(Passage Opens)
Afghanistan’s capital Kabul
Afghanistan’s capital Kabul


Afghanistan’s capital Kabul has been experiencing relatively peaceful days since the Taliban took control of the city on Sunday

Afghanistan’s capital Kabul has been experiencing relatively peaceful days since the Taliban took control of the city on Sunday, but the residents have been living in uncertainty as the new establishment has yet to formally replace the former administration.

In a rapid but peaceful move, the Taliban fighters captured Kabul on Sunday.

Since then the city has been calm with no major security incidents reported.

However, the government offices, as well as private and state-run schools and universities, have mostly remained closed in spite of the Taliban’s call on the employees to attend their offices and continue their works.

On Tuesday evening, Taliban spokesman Zabihullah Mujahid, in his first news conference since entering Kabul, called upon government employees and those in the private sector to resume their normal duty.

Mujahid assured the people that their lives and properties would be safe and protected.

Defending Taliban’s 20 years of war against the U.S.-led forces, Mujahid said they have defeated the invading foreign forces and liberated the country from foreign occupation.

Announcing the end of the protracted war in Afghanistan, Mujahid said the “Islamic Emirate (of Afghanistan)’’ has no enmity with anyone and has declared general amnesty to all Afghans including the former foes.

The Afghan national defense and security forces said the former government employees including the army and police could live free of fear in the homeland.
(Passage Closes)
(Provided data Opens)
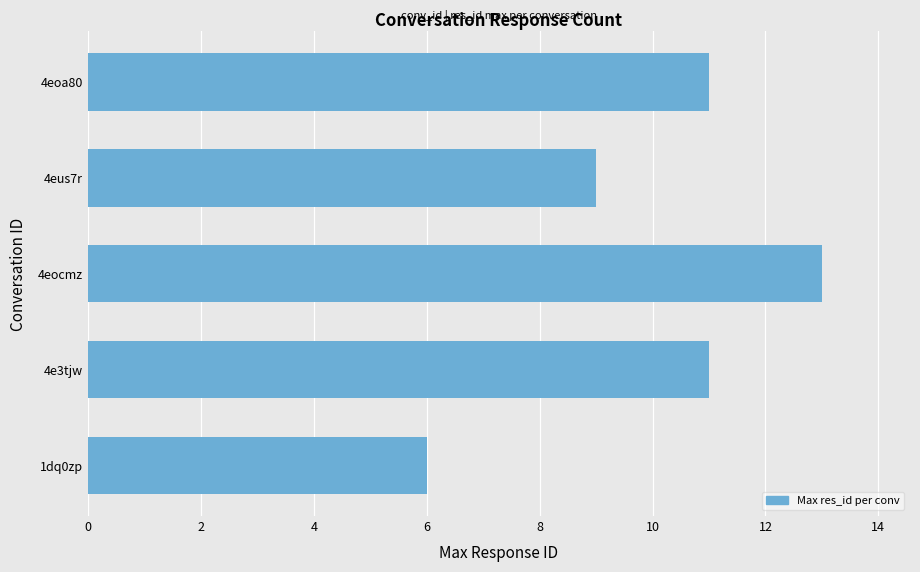

How many bars are there in total?

5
(Provided data Closes)
- _Exercise tasks_:
1. Reproduce word for word the part of the Kabul article from "Mujahid assured the" to "from foreign occupation.".
2. Summarize the Kabul article in two sentences.

- _Answers by item number_:
1.
Mujahid assured the people that their lives and properties would be safe and protected.

Defending Taliban’s 20 years of war against the U.S.-led forces, Mujahid said they have defeated the invading foreign forces and liberated the country from foreign occupation.

2. Kabul has been relatively calm since the Taliban captured it on Sunday, but government offices, schools, and universities have mostly stayed closed, and residents live in uncertainty because the new establishment has not yet formally replaced the former administration. In his first news conference since entering Kabul, Taliban spokesman Zabihullah Mujahid urged government and private-sector employees to resume their duties, assured people that their lives and properties would be safe, and announced a general amnesty for all Afghans, including former foes.